The landscape is moving fast, which is exactly why we built Horizon around a modular architecture where components can be swapped as the tooling evolves. The goal is a durable system that can absorb new capabilities over time without forcing a rewrite every time the market shifts.
What’s next
Horizon is less a single project and more a new development loop: one where “writing code” becomes the easy part, and the hard parts are correctness, context, and trust.

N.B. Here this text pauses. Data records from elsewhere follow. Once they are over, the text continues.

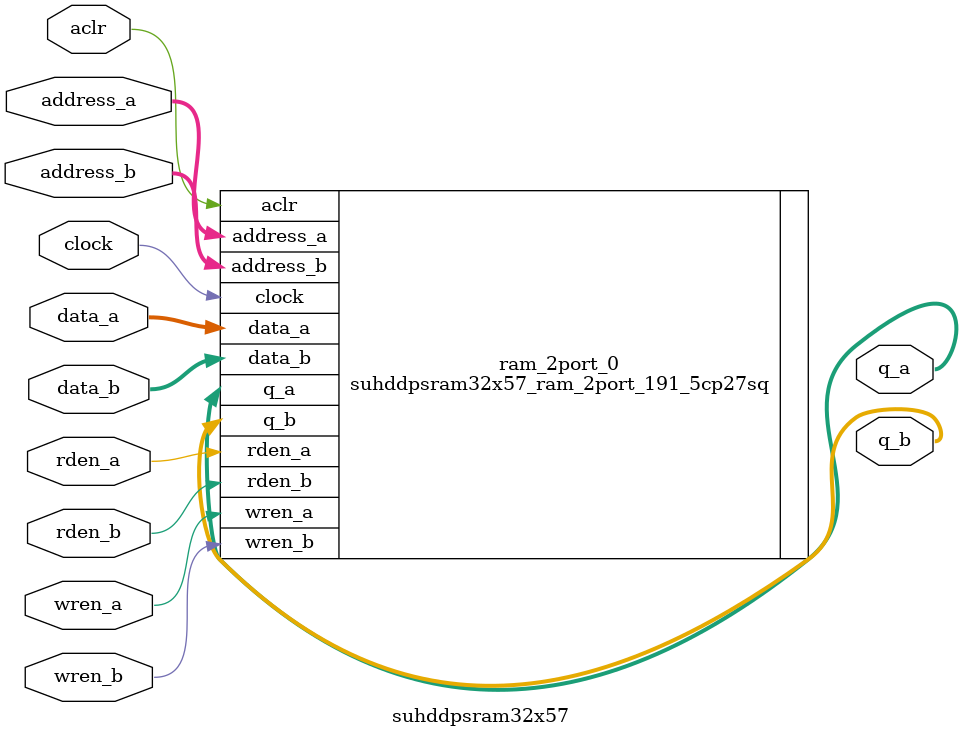
<source format=v>

`timescale 1 ps / 1 ps
module suhddpsram32x57 (
		input  wire [56:0] data_a,    //  ram_input.datain_a
		input  wire [56:0] data_b,    //           .datain_b
		input  wire [4:0]  address_a, //           .address_a
		input  wire [4:0]  address_b, //           .address_b
		input  wire        wren_a,    //           .wren_a
		input  wire        wren_b,    //           .wren_b
		input  wire        clock,     //           .clock
		input  wire        rden_a,    //           .rden_a
		input  wire        rden_b,    //           .rden_b
		input  wire        aclr,      //           .aclr
		output wire [56:0] q_a,       // ram_output.dataout_a
		output wire [56:0] q_b        //           .dataout_b
	);

	suhddpsram32x57_ram_2port_191_5cp27sq ram_2port_0 (
		.data_a    (data_a),    //  ram_input.datain_a
		.data_b    (data_b),    //           .datain_b
		.address_a (address_a), //           .address_a
		.address_b (address_b), //           .address_b
		.wren_a    (wren_a),    //           .wren_a
		.wren_b    (wren_b),    //           .wren_b
		.clock     (clock),     //           .clock
		.rden_a    (rden_a),    //           .rden_a
		.rden_b    (rden_b),    //           .rden_b
		.aclr      (aclr),      //           .aclr
		.q_a       (q_a),       // ram_output.dataout_a
		.q_b       (q_b)        //           .dataout_b
	);

endmodule

</source>
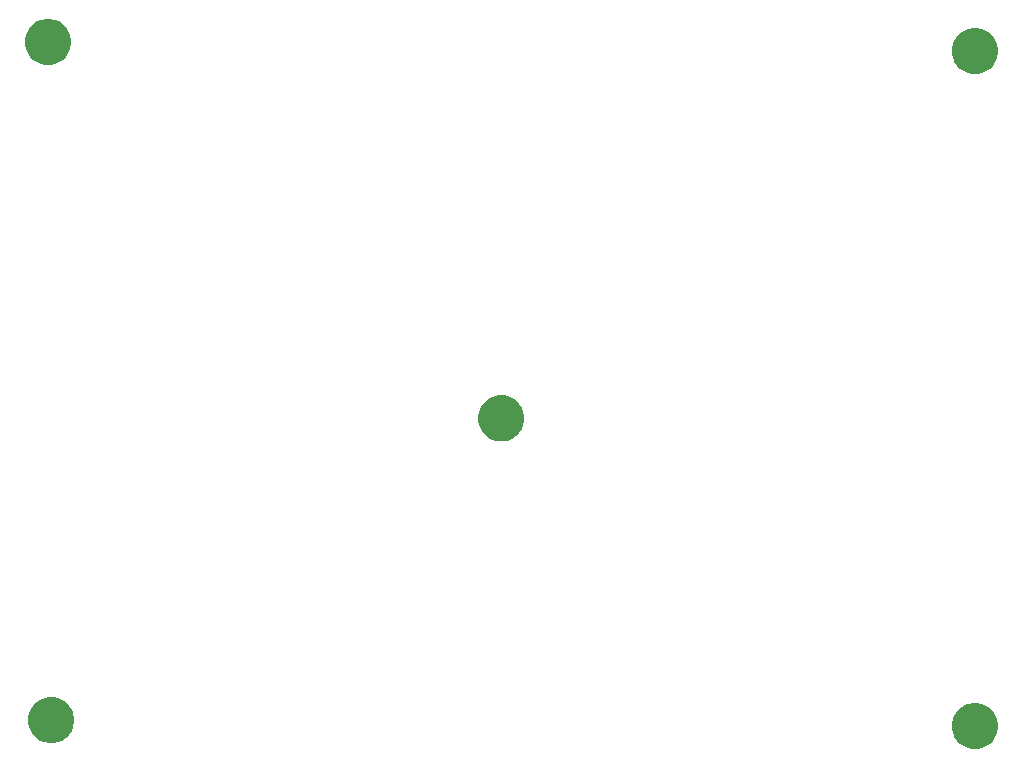
<source format=gbr>
G04 #@! TF.GenerationSoftware,KiCad,Pcbnew,(5.1.4)-1*
G04 #@! TF.CreationDate,2021-09-27T09:24:48-04:00*
G04 #@! TF.ProjectId,bottom_case,626f7474-6f6d-45f6-9361-73652e6b6963,rev?*
G04 #@! TF.SameCoordinates,Original*
G04 #@! TF.FileFunction,Soldermask,Top*
G04 #@! TF.FilePolarity,Negative*
%FSLAX46Y46*%
G04 Gerber Fmt 4.6, Leading zero omitted, Abs format (unit mm)*
G04 Created by KiCad (PCBNEW (5.1.4)-1) date 2021-09-27 09:24:48*
%MOMM*%
%LPD*%
G04 APERTURE LIST*
%ADD10C,0.100000*%
G04 APERTURE END LIST*
D10*
G36*
X88294085Y-65298975D02*
G01*
X88613572Y-65431311D01*
X88649145Y-65446046D01*
X88968690Y-65659559D01*
X89240441Y-65931310D01*
X89357108Y-66105915D01*
X89453955Y-66250857D01*
X89601025Y-66605915D01*
X89676000Y-66982842D01*
X89676000Y-67367158D01*
X89601025Y-67744085D01*
X89528701Y-67918690D01*
X89453954Y-68099145D01*
X89240441Y-68418690D01*
X88968690Y-68690441D01*
X88649145Y-68903954D01*
X88649144Y-68903955D01*
X88649143Y-68903955D01*
X88294085Y-69051025D01*
X87917158Y-69126000D01*
X87532842Y-69126000D01*
X87155915Y-69051025D01*
X86800857Y-68903955D01*
X86800856Y-68903955D01*
X86800855Y-68903954D01*
X86481310Y-68690441D01*
X86209559Y-68418690D01*
X85996046Y-68099145D01*
X85921299Y-67918690D01*
X85848975Y-67744085D01*
X85774000Y-67367158D01*
X85774000Y-66982842D01*
X85848975Y-66605915D01*
X85996045Y-66250857D01*
X86092892Y-66105915D01*
X86209559Y-65931310D01*
X86481310Y-65659559D01*
X86800855Y-65446046D01*
X86836428Y-65431311D01*
X87155915Y-65298975D01*
X87532842Y-65224000D01*
X87917158Y-65224000D01*
X88294085Y-65298975D01*
X88294085Y-65298975D01*
G37*
G36*
X10094085Y-64798975D02*
G01*
X10449143Y-64946045D01*
X10449145Y-64946046D01*
X10768690Y-65159559D01*
X11040441Y-65431310D01*
X11050287Y-65446046D01*
X11253955Y-65750857D01*
X11401025Y-66105915D01*
X11476000Y-66482842D01*
X11476000Y-66867158D01*
X11401025Y-67244085D01*
X11350046Y-67367158D01*
X11253954Y-67599145D01*
X11040441Y-67918690D01*
X10768690Y-68190441D01*
X10449145Y-68403954D01*
X10449144Y-68403955D01*
X10449143Y-68403955D01*
X10094085Y-68551025D01*
X9717158Y-68626000D01*
X9332842Y-68626000D01*
X8955915Y-68551025D01*
X8600857Y-68403955D01*
X8600856Y-68403955D01*
X8600855Y-68403954D01*
X8281310Y-68190441D01*
X8009559Y-67918690D01*
X7796046Y-67599145D01*
X7699954Y-67367158D01*
X7648975Y-67244085D01*
X7574000Y-66867158D01*
X7574000Y-66482842D01*
X7648975Y-66105915D01*
X7796045Y-65750857D01*
X7999713Y-65446046D01*
X8009559Y-65431310D01*
X8281310Y-65159559D01*
X8600855Y-64946046D01*
X8600857Y-64946045D01*
X8955915Y-64798975D01*
X9332842Y-64724000D01*
X9717158Y-64724000D01*
X10094085Y-64798975D01*
X10094085Y-64798975D01*
G37*
G36*
X48194085Y-39248975D02*
G01*
X48549143Y-39396045D01*
X48549145Y-39396046D01*
X48868690Y-39609559D01*
X49140441Y-39881310D01*
X49353954Y-40200855D01*
X49353955Y-40200857D01*
X49501025Y-40555915D01*
X49576000Y-40932842D01*
X49576000Y-41317158D01*
X49501025Y-41694085D01*
X49353955Y-42049143D01*
X49353954Y-42049145D01*
X49140441Y-42368690D01*
X48868690Y-42640441D01*
X48549145Y-42853954D01*
X48549144Y-42853955D01*
X48549143Y-42853955D01*
X48194085Y-43001025D01*
X47817158Y-43076000D01*
X47432842Y-43076000D01*
X47055915Y-43001025D01*
X46700857Y-42853955D01*
X46700856Y-42853955D01*
X46700855Y-42853954D01*
X46381310Y-42640441D01*
X46109559Y-42368690D01*
X45896046Y-42049145D01*
X45896045Y-42049143D01*
X45748975Y-41694085D01*
X45674000Y-41317158D01*
X45674000Y-40932842D01*
X45748975Y-40555915D01*
X45896045Y-40200857D01*
X45896046Y-40200855D01*
X46109559Y-39881310D01*
X46381310Y-39609559D01*
X46700855Y-39396046D01*
X46700857Y-39396045D01*
X47055915Y-39248975D01*
X47432842Y-39174000D01*
X47817158Y-39174000D01*
X48194085Y-39248975D01*
X48194085Y-39248975D01*
G37*
G36*
X88294085Y-8148975D02*
G01*
X88649143Y-8296045D01*
X88649145Y-8296046D01*
X88968690Y-8509559D01*
X89240441Y-8781310D01*
X89425214Y-9057843D01*
X89453955Y-9100857D01*
X89601025Y-9455915D01*
X89676000Y-9832842D01*
X89676000Y-10217158D01*
X89601025Y-10594085D01*
X89530047Y-10765441D01*
X89453954Y-10949145D01*
X89240441Y-11268690D01*
X88968690Y-11540441D01*
X88649145Y-11753954D01*
X88649144Y-11753955D01*
X88649143Y-11753955D01*
X88294085Y-11901025D01*
X87917158Y-11976000D01*
X87532842Y-11976000D01*
X87155915Y-11901025D01*
X86800857Y-11753955D01*
X86800856Y-11753955D01*
X86800855Y-11753954D01*
X86481310Y-11540441D01*
X86209559Y-11268690D01*
X85996046Y-10949145D01*
X85919953Y-10765441D01*
X85848975Y-10594085D01*
X85774000Y-10217158D01*
X85774000Y-9832842D01*
X85848975Y-9455915D01*
X85996045Y-9100857D01*
X86024786Y-9057843D01*
X86209559Y-8781310D01*
X86481310Y-8509559D01*
X86800855Y-8296046D01*
X86800857Y-8296045D01*
X87155915Y-8148975D01*
X87532842Y-8074000D01*
X87917158Y-8074000D01*
X88294085Y-8148975D01*
X88294085Y-8148975D01*
G37*
G36*
X9819085Y-7373975D02*
G01*
X10174143Y-7521045D01*
X10174145Y-7521046D01*
X10493690Y-7734559D01*
X10765441Y-8006310D01*
X10959036Y-8296046D01*
X10978955Y-8325857D01*
X11126025Y-8680915D01*
X11201000Y-9057842D01*
X11201000Y-9442158D01*
X11126025Y-9819085D01*
X11120326Y-9832843D01*
X10978954Y-10174145D01*
X10765441Y-10493690D01*
X10493690Y-10765441D01*
X10174145Y-10978954D01*
X10174144Y-10978955D01*
X10174143Y-10978955D01*
X9819085Y-11126025D01*
X9442158Y-11201000D01*
X9057842Y-11201000D01*
X8680915Y-11126025D01*
X8325857Y-10978955D01*
X8325856Y-10978955D01*
X8325855Y-10978954D01*
X8006310Y-10765441D01*
X7734559Y-10493690D01*
X7521046Y-10174145D01*
X7379674Y-9832843D01*
X7373975Y-9819085D01*
X7299000Y-9442158D01*
X7299000Y-9057842D01*
X7373975Y-8680915D01*
X7521045Y-8325857D01*
X7540964Y-8296046D01*
X7734559Y-8006310D01*
X8006310Y-7734559D01*
X8325855Y-7521046D01*
X8325857Y-7521045D01*
X8680915Y-7373975D01*
X9057842Y-7299000D01*
X9442158Y-7299000D01*
X9819085Y-7373975D01*
X9819085Y-7373975D01*
G37*
M02*

</source>
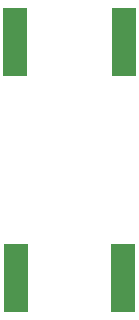
<source format=gbr>
%TF.GenerationSoftware,KiCad,Pcbnew,8.0.8*%
%TF.CreationDate,2025-04-22T20:57:00-07:00*%
%TF.ProjectId,logic,6c6f6769-632e-46b6-9963-61645f706362,rev?*%
%TF.SameCoordinates,Original*%
%TF.FileFunction,Paste,Top*%
%TF.FilePolarity,Positive*%
%FSLAX46Y46*%
G04 Gerber Fmt 4.6, Leading zero omitted, Abs format (unit mm)*
G04 Created by KiCad (PCBNEW 8.0.8) date 2025-04-22 20:57:00*
%MOMM*%
%LPD*%
G01*
G04 APERTURE LIST*
%ADD10R,2.000000X5.800000*%
G04 APERTURE END LIST*
D10*
%TO.C,U10*%
X217620001Y-79380000D03*
X217654500Y-99380000D03*
X226745500Y-99380000D03*
X226815497Y-79380000D03*
%TD*%
M02*

</source>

The version we have today already ships real WorkOS work, but it’s still early. Every run teaches us where autonomy breaks down: where verification isn’t strong enough, where context is too implicit, where the handoff to humans is noisy, or where the platform needs a clearer paved path. That’s why we’re committing to Horizon as a long-term investment: the system gets better the same way a team gets better: by doing the work repeatedly, learning from failures, and codifying what worked. Here are the next investments we’re planning on making:
Make correctness the default
To operate at scale, agents have to prove they’re right before they ask for human attention. Lint, builds, and automated tests are table stakes. Next we’re adding headless browser verification so agents can drive the UI, capture deterministic artifacts (screenshots and DOM snapshots), and attach them to pull requests so reviews start from evidence.
Make it more collaborative
As Horizon takes on larger projects, we want humans to stay in control without becoming the bottleneck. We’re building a multiplayer web UI for planning and implementation so multiple people can align on a plan, refine requirements, and guide execution in one place, instead of bouncing across scattered threads.
Make autonomy a platform other teams can extend
Horizon gets more valuable when more of WorkOS can plug into it their workflows. We’re expanding the set of supported events that can kick off work, and we’ll make it easier for teams to add new triggers and APIs.
Make the system learn faster than the failures repeat
Agents surface papercuts quickly: flaky checks, unclear conventions, missing scripts, slow feedback. We’ll keep tightening the loop with better diagnostics, stronger schemas, and platform improvements that reduce agent fumbling and shrink time-to-merge — so the same class of failure happens once, gets fixed, and disappears.
This space is changing quickly, and we expect Horizon to keep evolving as the models and tools change. But the bet we’re making is stable: event-driven agents, running in secure sandboxes, guided by a shared context surface, and operating in a review-first loop where humans stay in control.
The goal is a continuously compounding system: every run ships work and produces the next set of fixes — better verification, clearer guidelines, tighter paved paths — so the platform learns faster than the failures repeat.
We’ll keep sharing what we learn as we dogfood Horizon in production. And we’re hiring engineers to help build the self-driving codebase — especially if you want to work on agent infrastructure, verification, and developer tooling at WorkOS.